- **EXERCISE DETAILS**
Retype every line of the records below exactly as it appears, omitting the pictures from your answer.

+--

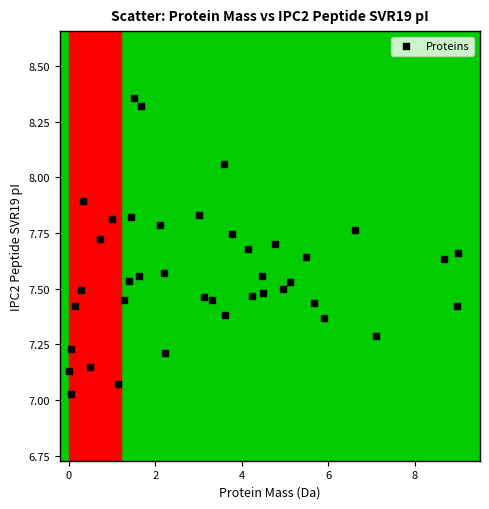

What is the range of X values (max minus min)?

9.0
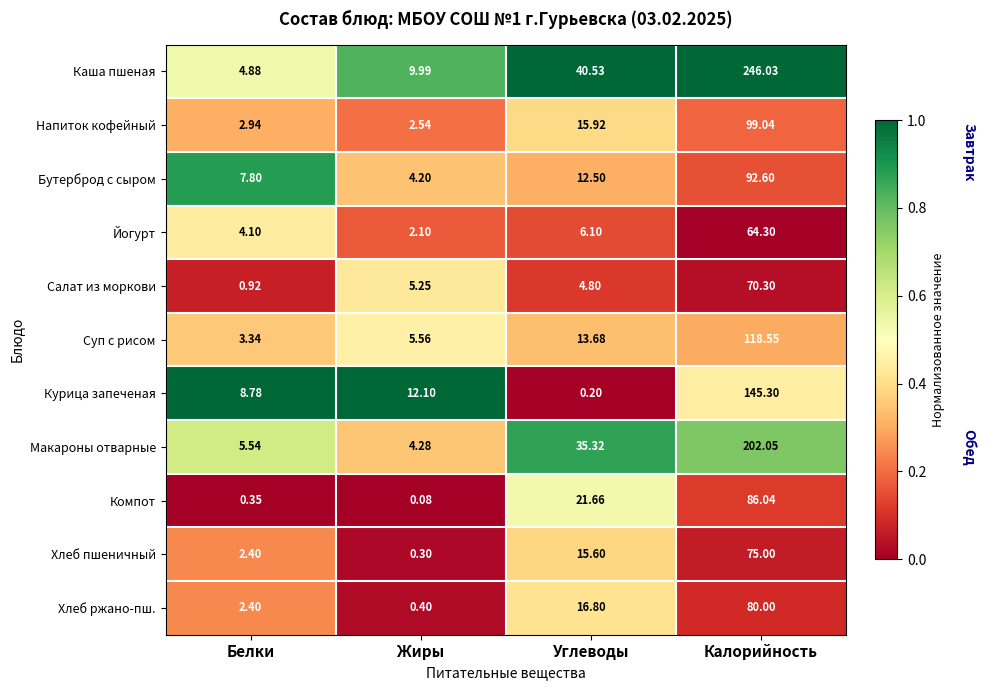

Which series has the largest total across all categories?

Каша пшеная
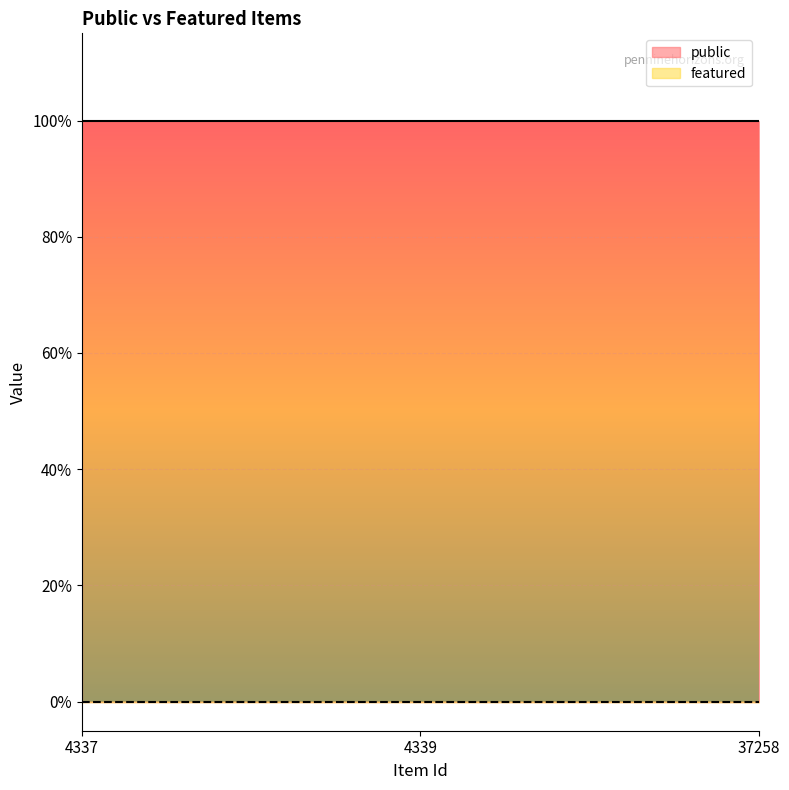

What are all the series names shown in the legend?

public, featured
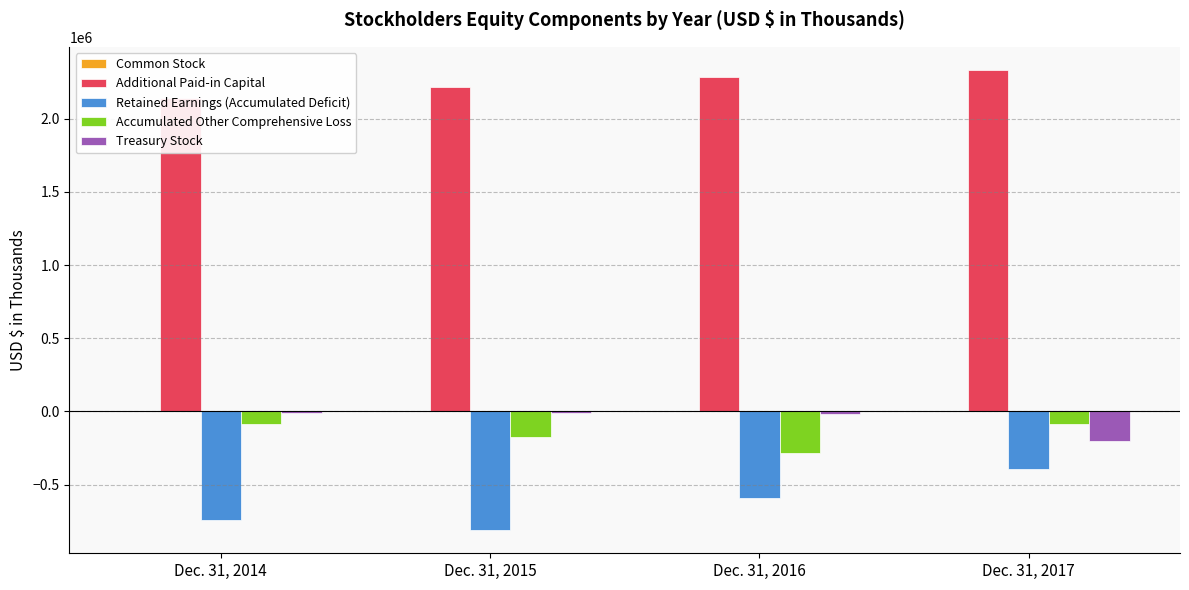

At which label does Retained Earnings (Accumulated Deficit) first exceed -589556?

Dec. 31, 2017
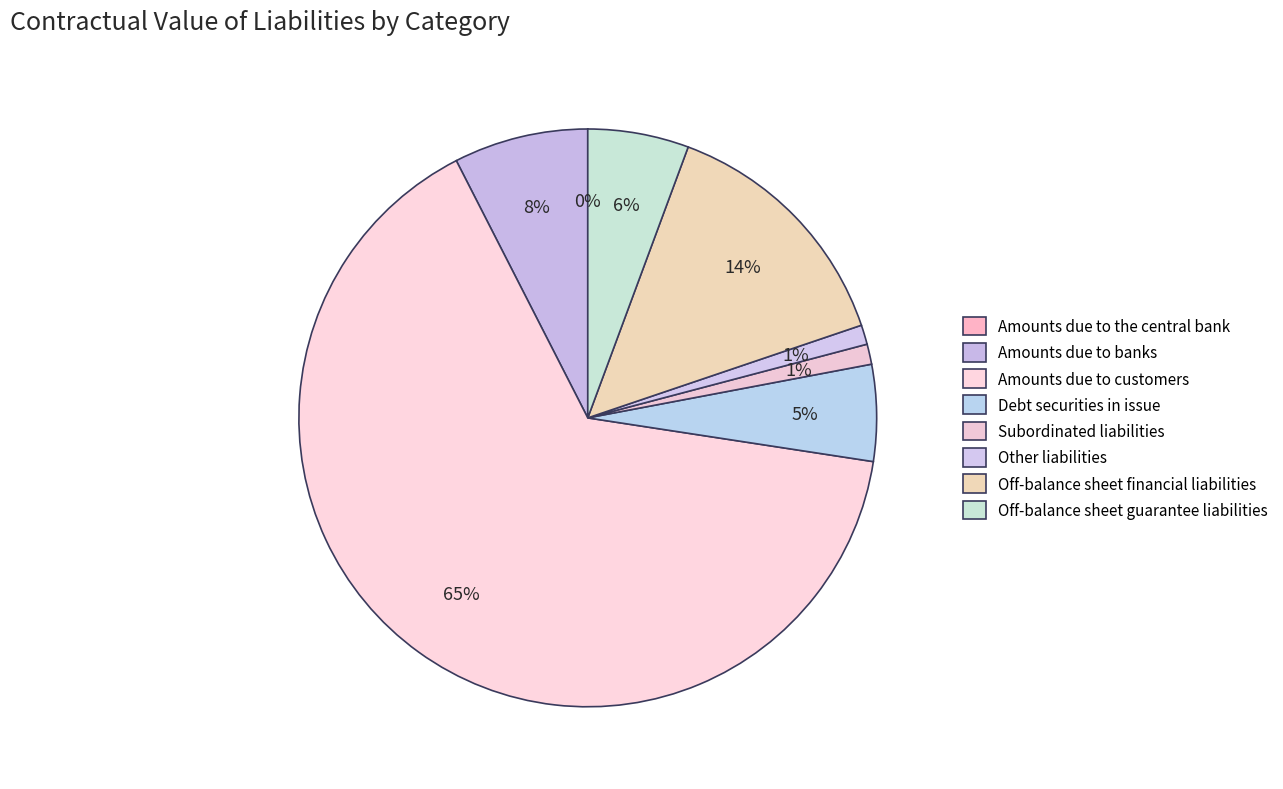

To the nearest percent, what is the average slice percentage?

12%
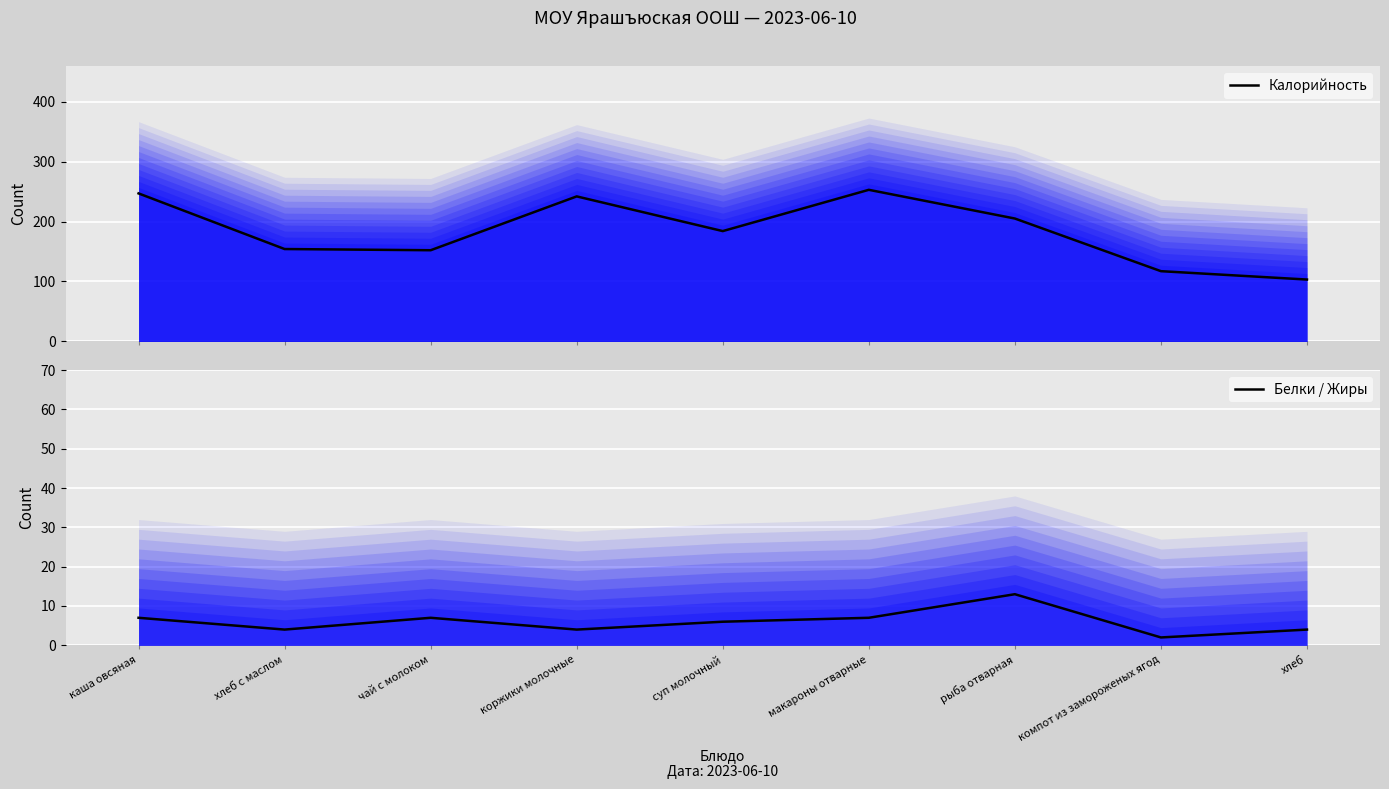

True or false: Калорийность has more than 1 points higher than both neighbors.

True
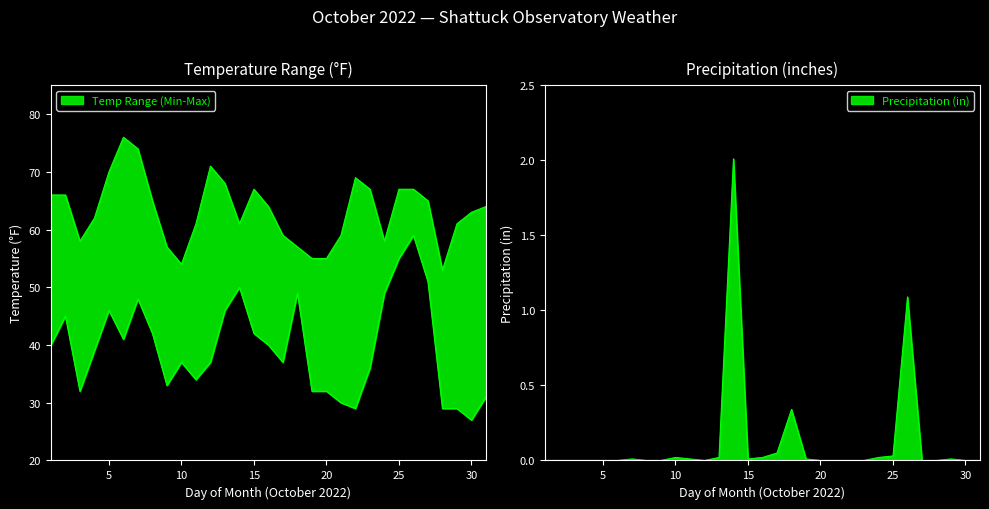

Between 5 and 24, which series saw the biggest shift?

Max Temp (F)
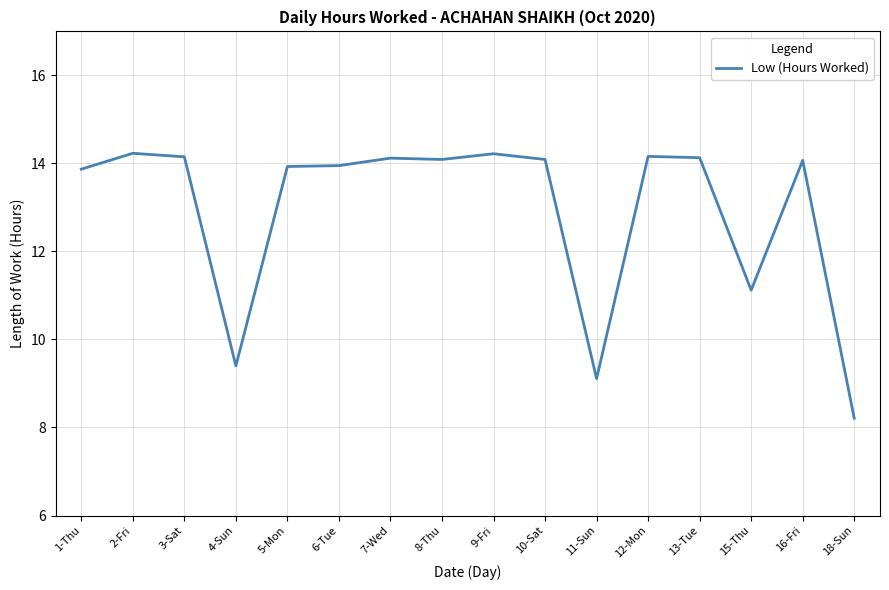

What is the change in value from 7-Wed to 11-Sun?

-5.0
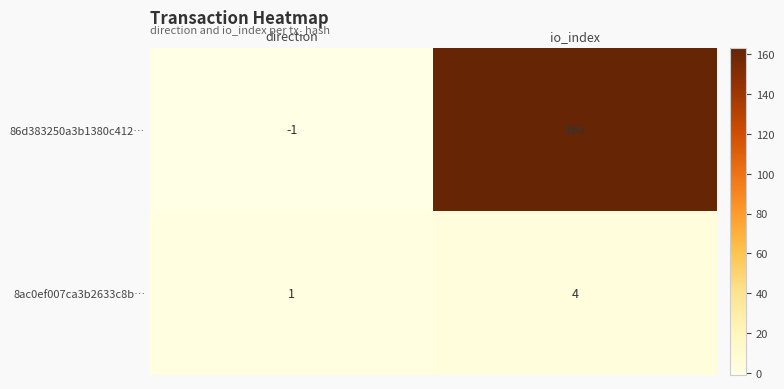

How many negative values does the 86d383250a3b1380c412… series have?

1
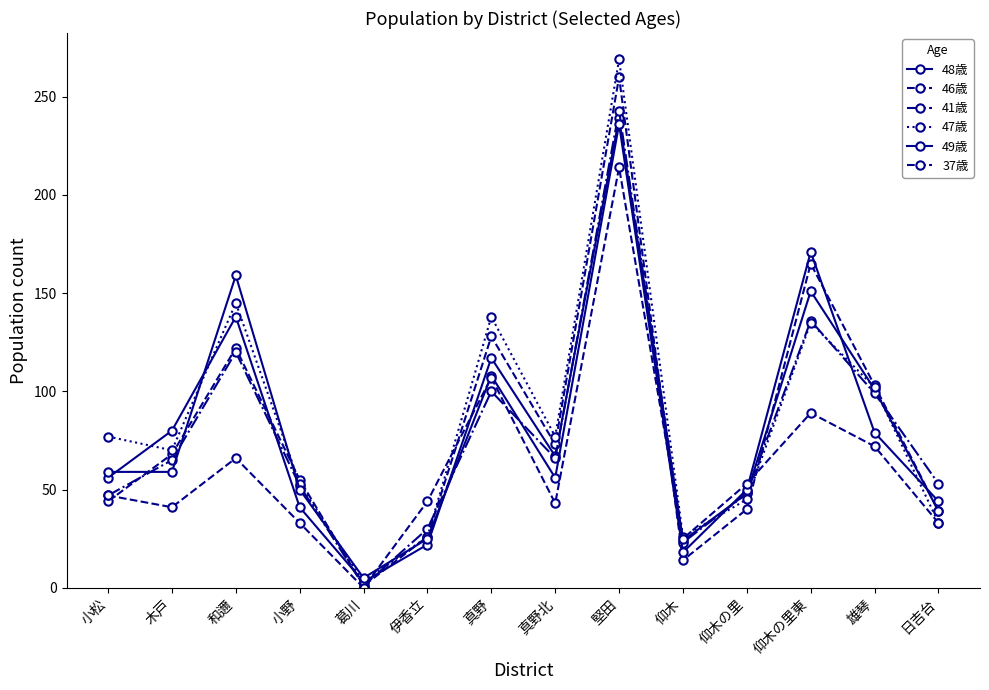

At how many categories does at least one series exceed 135?

4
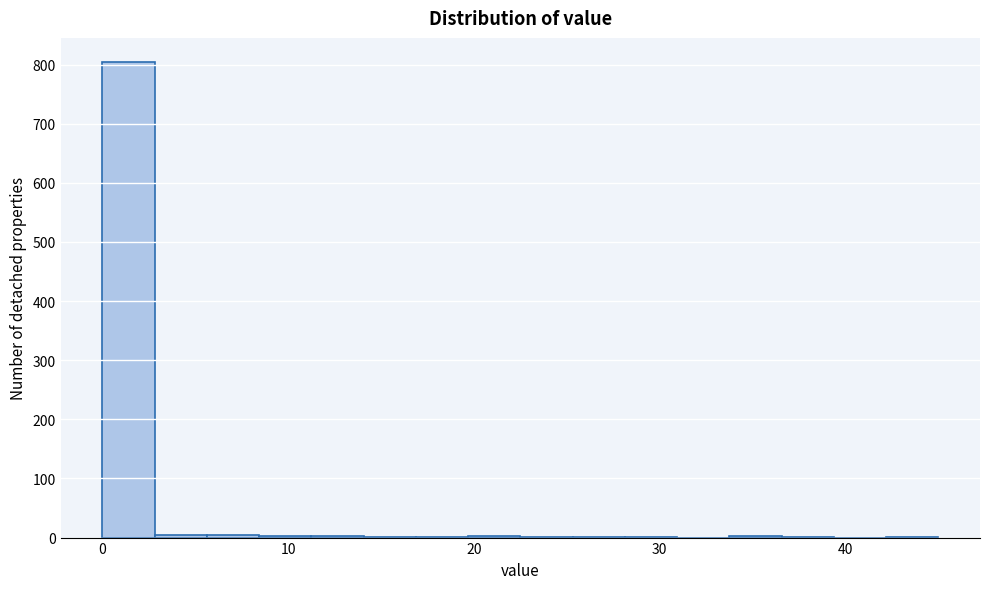

Around what value on the x-axis is the tallest bar? Give the approximate position of its centre, as read against the axis.

1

+--

- **EXERCISE RESPONSE**
What is the range of X values (max minus min)?

9.0

Which series has the largest total across all categories?

Каша пшеная

What are all the series names shown in the legend?

public, featured

At which label does Retained Earnings (Accumulated Deficit) first exceed -589556?

Dec. 31, 2017

To the nearest percent, what is the average slice percentage?

12%

True or false: Калорийность has more than 1 points higher than both neighbors.

True

Between 5 and 24, which series saw the biggest shift?

Max Temp (F)

What is the change in value from 7-Wed to 11-Sun?

-5.0

How many negative values does the 86d383250a3b1380c412… series have?

1

At how many categories does at least one series exceed 135?

4

Around what value on the x-axis is the tallest bar? Give the approximate position of its centre, as read against the axis.

1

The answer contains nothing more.